══ INPUT FOR THIS TASK ══

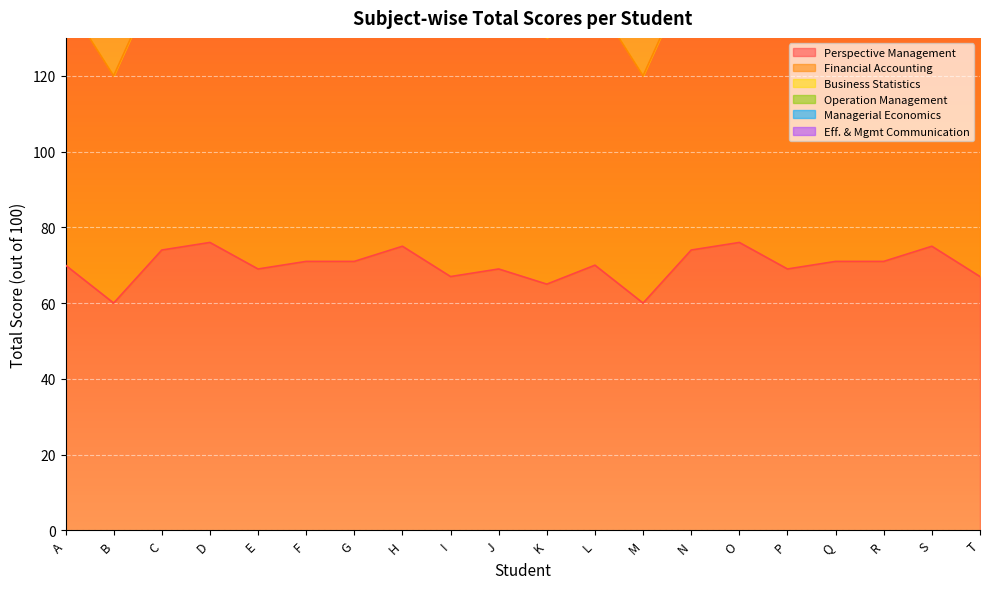

What is the spread (max minus min) of values at A?

350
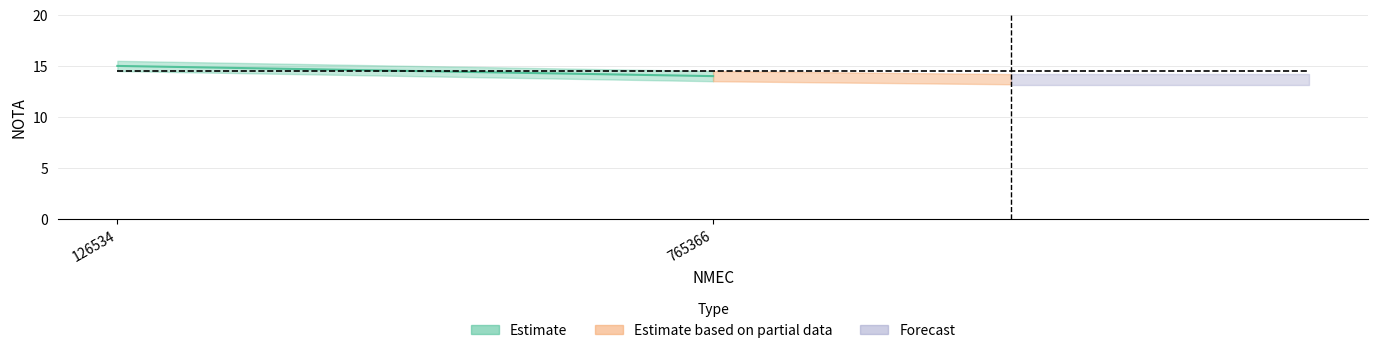

What is the average value?

14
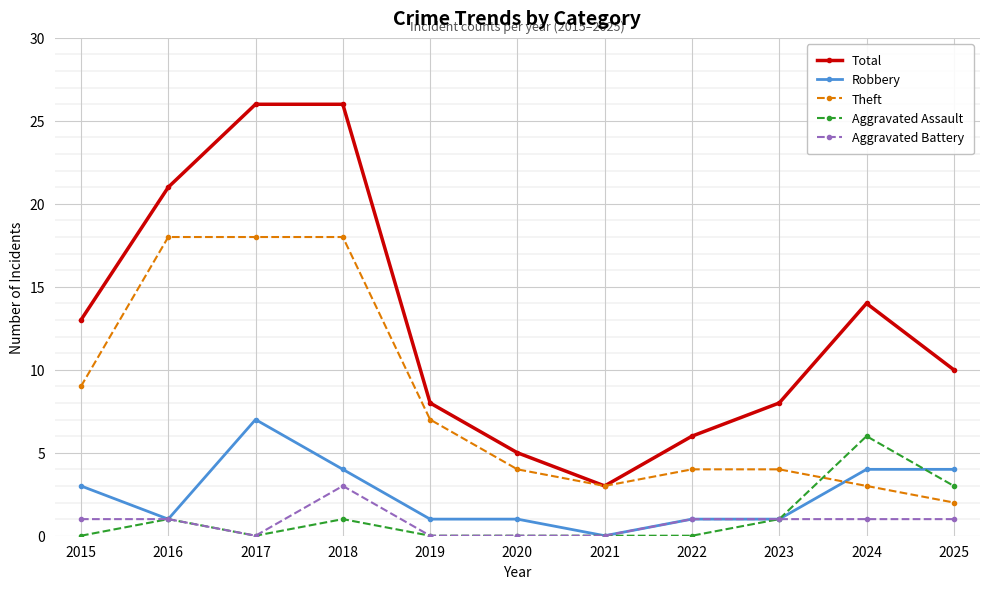

Which series has the widest spread of values?

Total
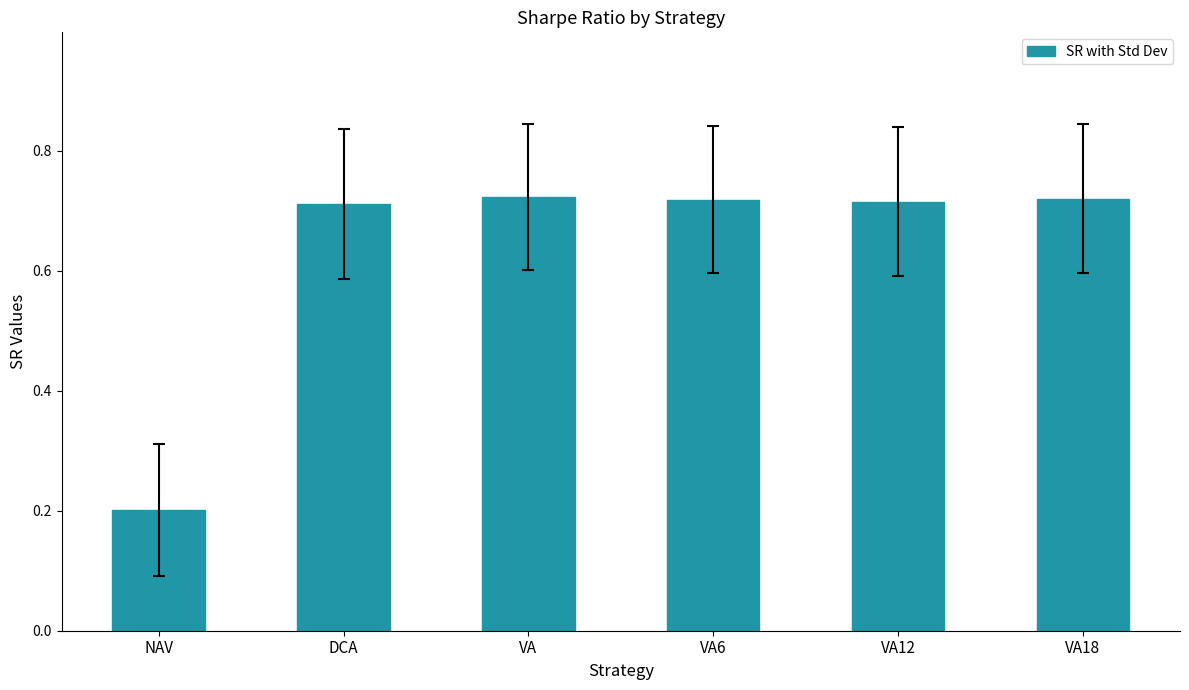

How many bars are there in total?

6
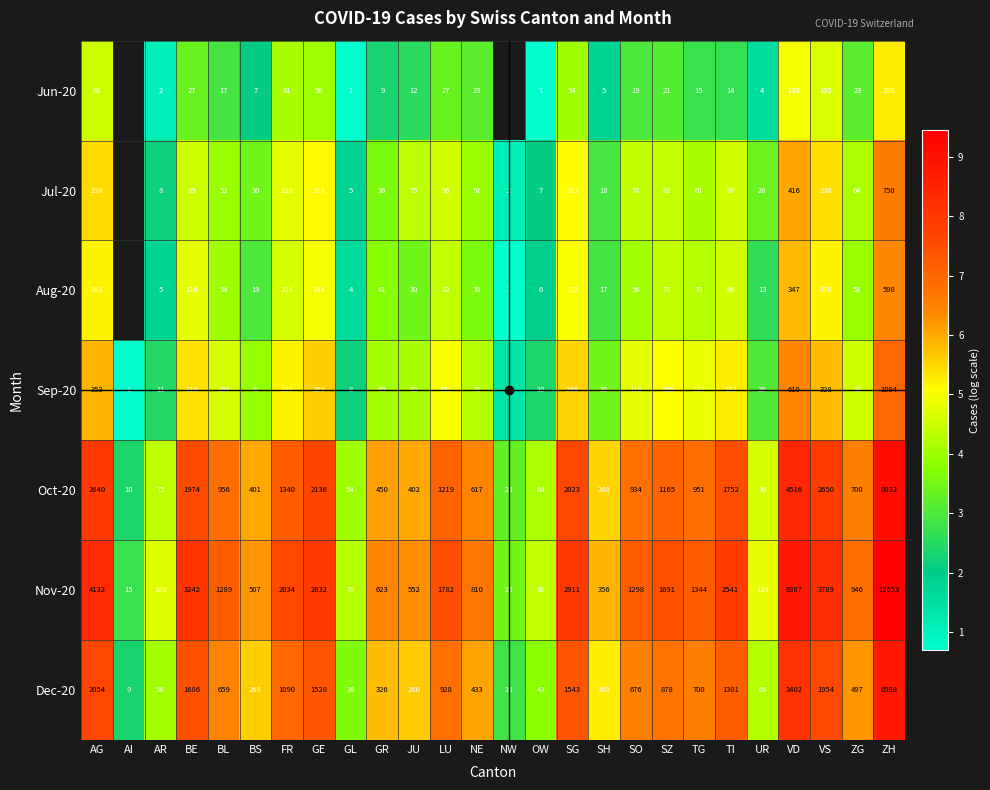

Is the value of Nov-20 at TI greater than the value of Oct-20 at ZH?

No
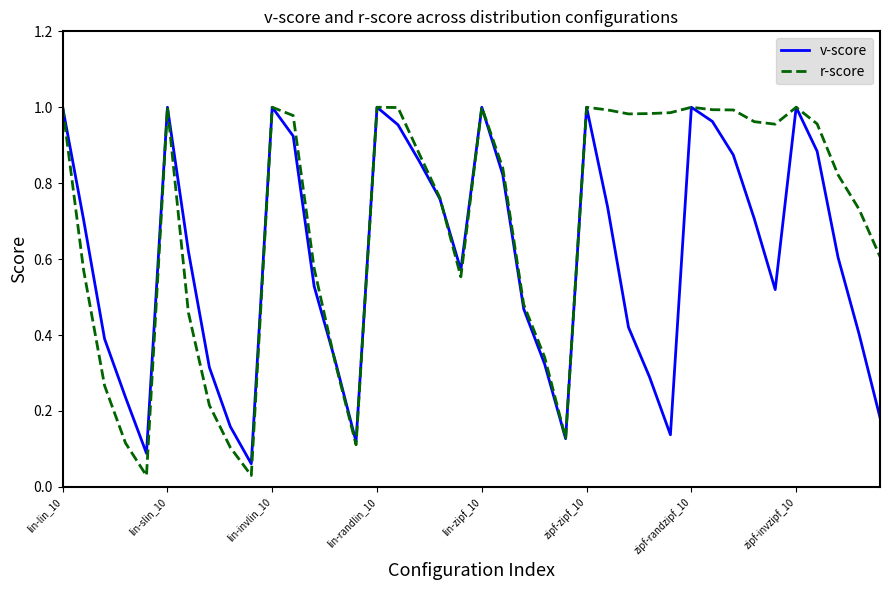

Rank the series by their average value, from lowest to highest.

v-score, r-score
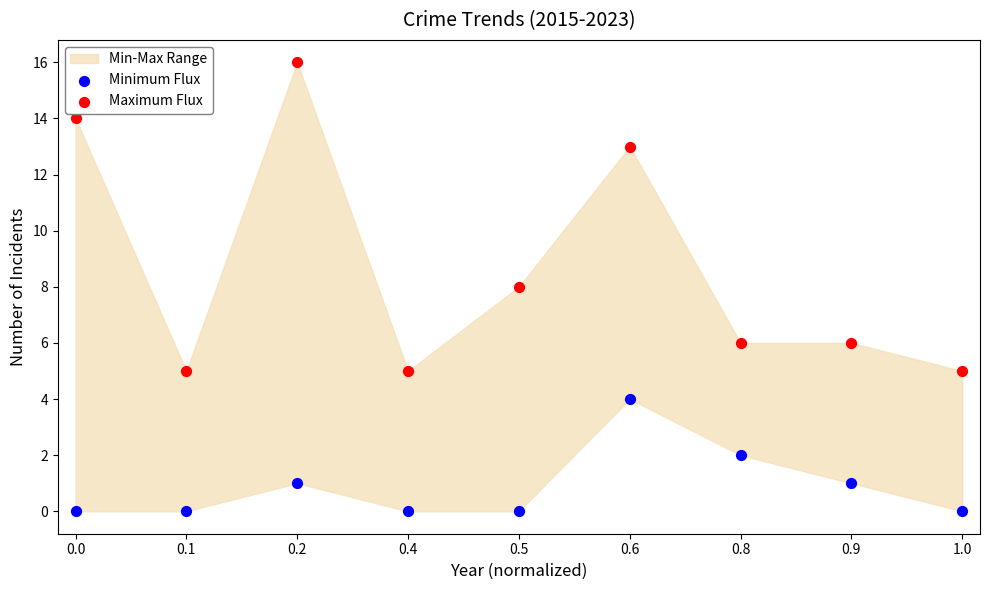

Across all data points, what is the range of Y values (max minus min)?

16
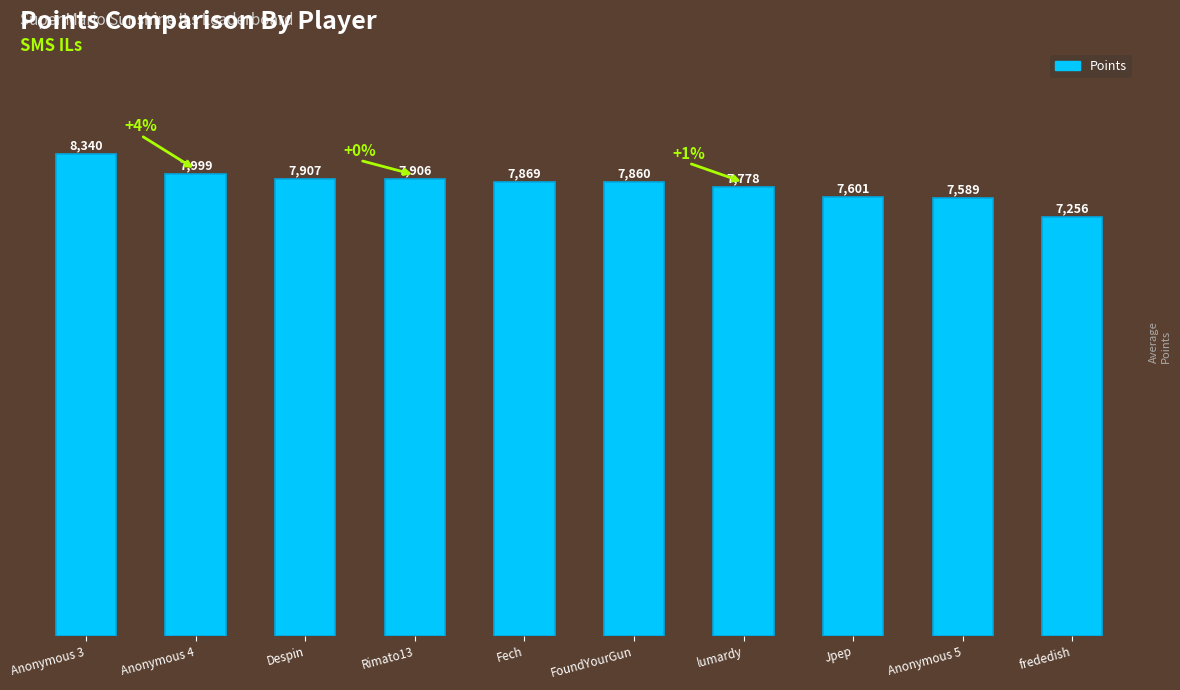

Which label corresponds to the largest value in the chart?

Anonymous 3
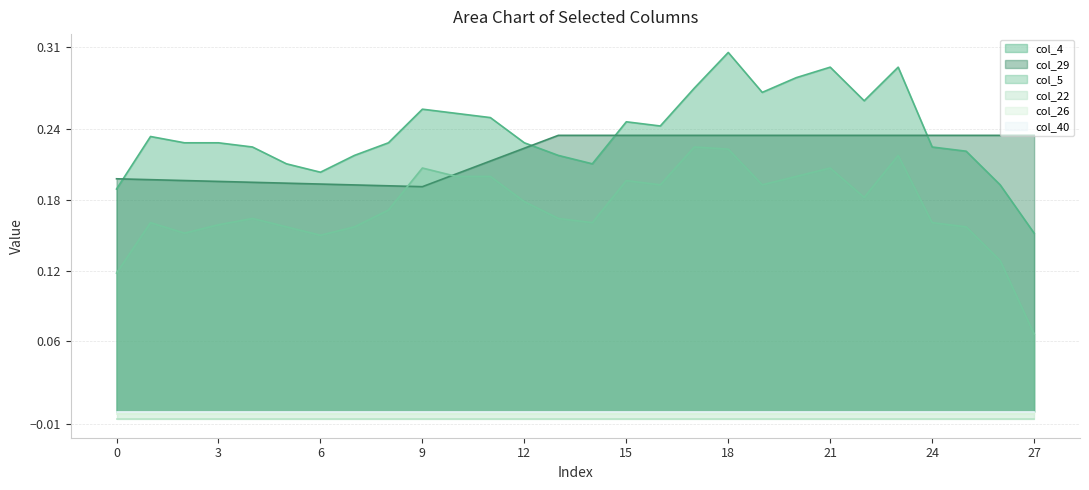

Is it true that col_4 equals 0.3 at 19?

True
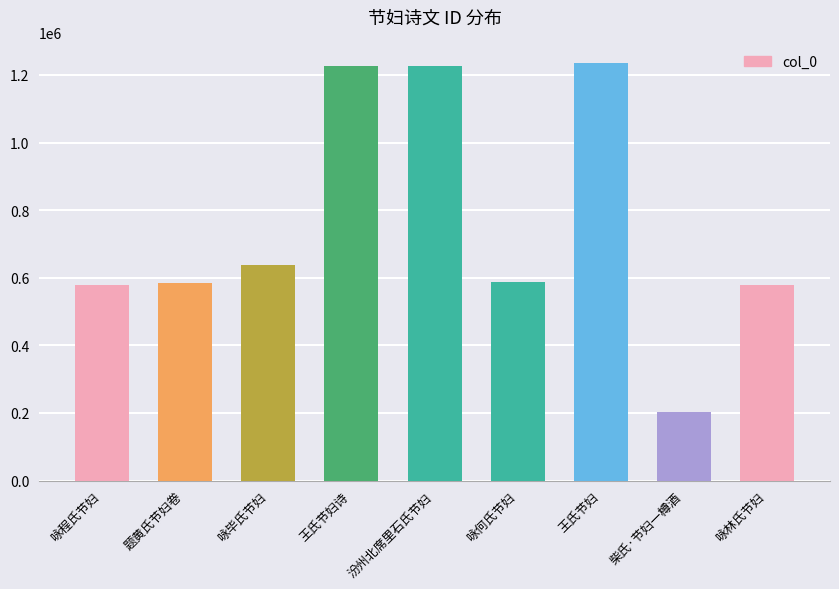

What is the label of the 2nd bar from the left?

题黄氏节妇卷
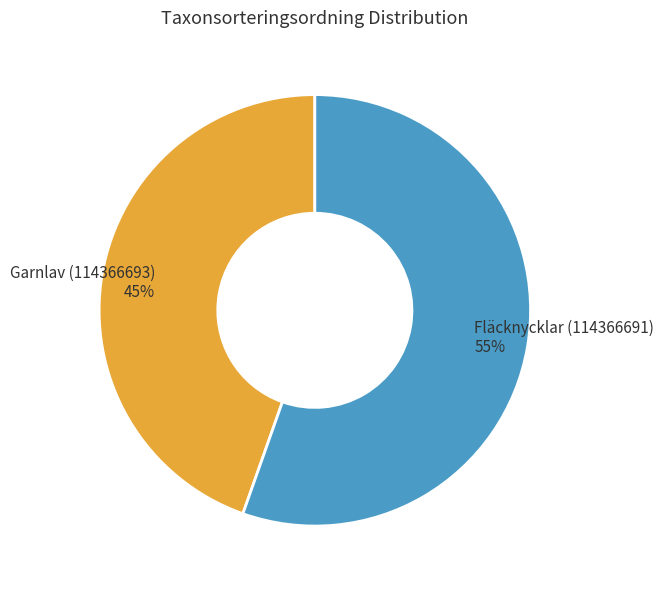

What is the majority slice?

Fläcknycklar (114366691)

═══

WHAT YOU SHOULD DO: Put every line of the rows above into a JSON list of strings, one string per line, with blank lines and the picture lines left out.

ANSWER TO THE PROBLEM:
[
  "What is the spread (max minus min) of values at A?",
  "350",
  "What is the average value?",
  "14",
  "Which series has the widest spread of values?",
  "Total",
  "How many bars are there in total?",
  "6",
  "Is the value of Nov-20 at TI greater than the value of Oct-20 at ZH?",
  "No",
  "Rank the series by their average value, from lowest to highest.",
  "v-score, r-score",
  "Across all data points, what is the range of Y values (max minus min)?",
  "16",
  "Which label corresponds to the largest value in the chart?",
  "Anonymous 3",
  "Is it true that col_4 equals 0.3 at 19?",
  "True",
  "What is the label of the 2nd bar from the left?",
  "题黄氏节妇卷",
  "What is the majority slice?",
  "Fläcknycklar (114366691)"
]